**Data shown:**
******
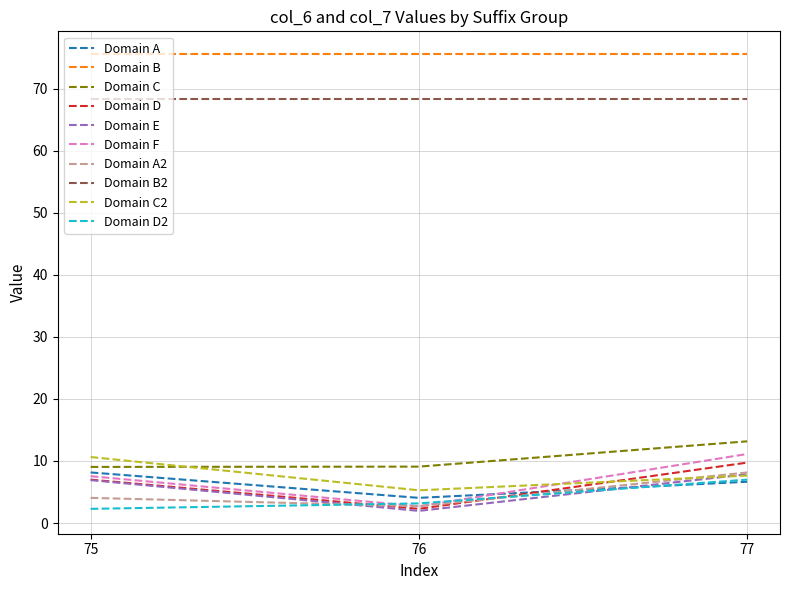

List the labels in order of Domain C2 value, largest first.

75, 77, 76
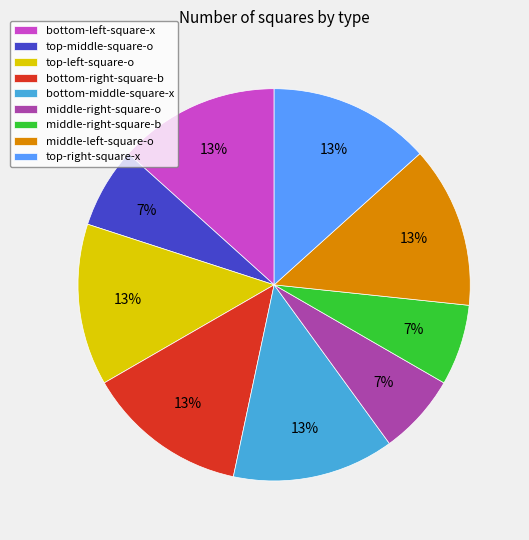

To the nearest percent, what is the average slice percentage?

11%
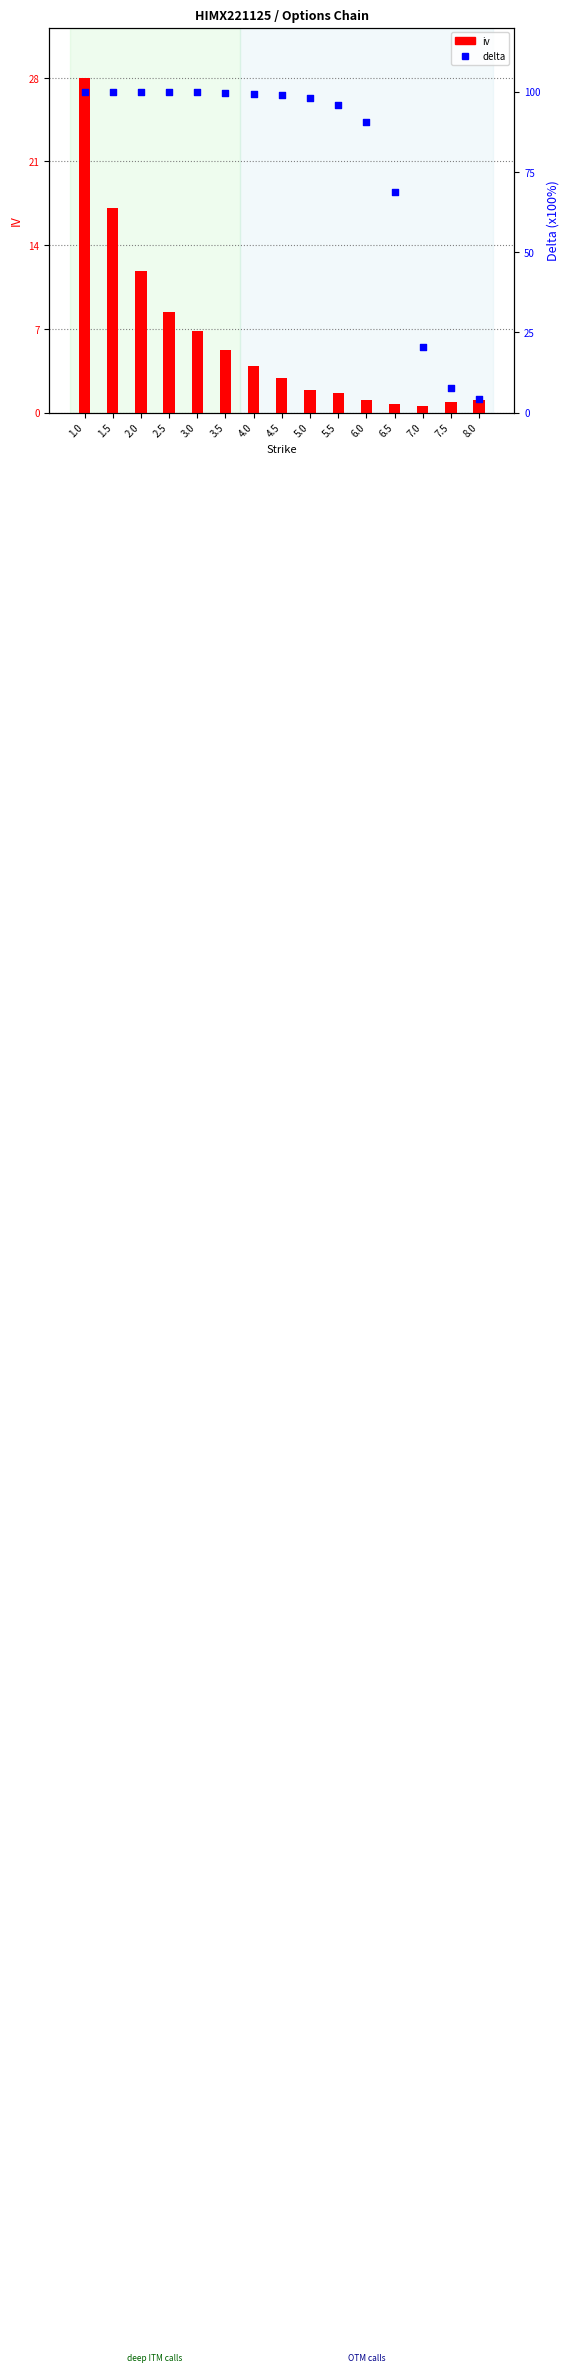

At how many categories does at least one series exceed 65?

12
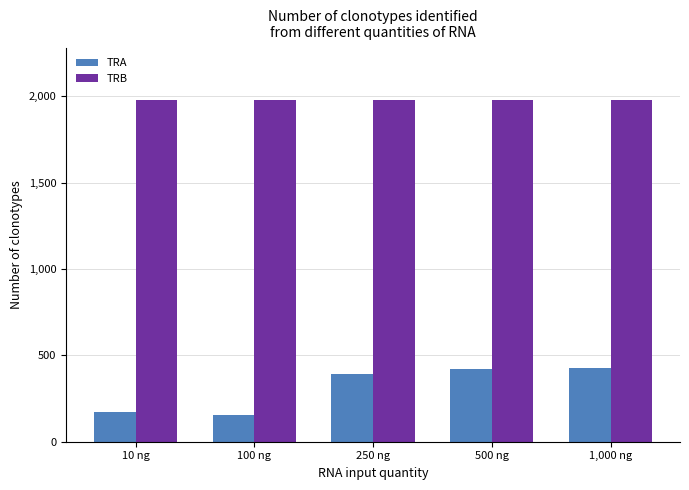

What is the maximum value shown in the chart?

1981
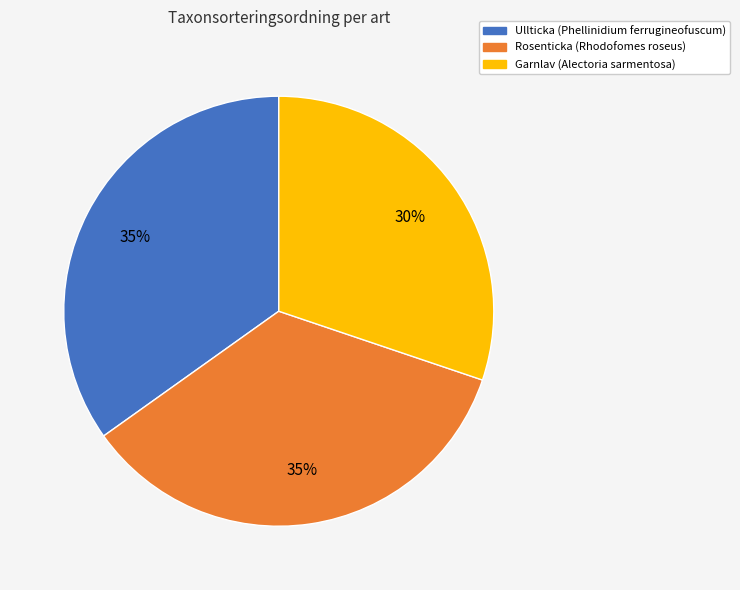

Approximately how many times larger is the value at Ullticka (Phellinidium ferrugineofuscum) compared to Garnlav (Alectoria sarmentosa)?

1.2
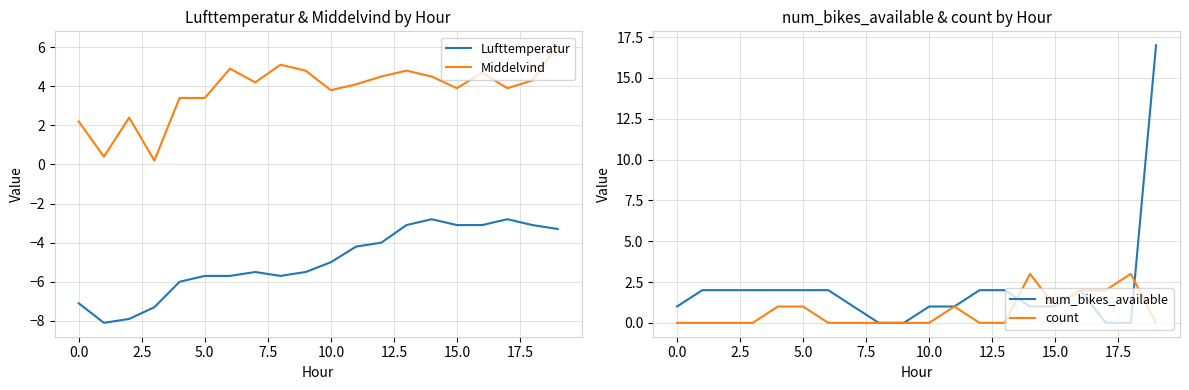

True or false: Lufttemperatur and count cross at least once.

False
******
**Exercise instructions:** Display every line of the records above that contains the word "many".

**Your response:**
At how many categories does at least one series exceed 65?
Approximately how many times larger is the value at Ullticka (Phellinidium ferrugineofuscum) compared to Garnlav (Alectoria sarmentosa)?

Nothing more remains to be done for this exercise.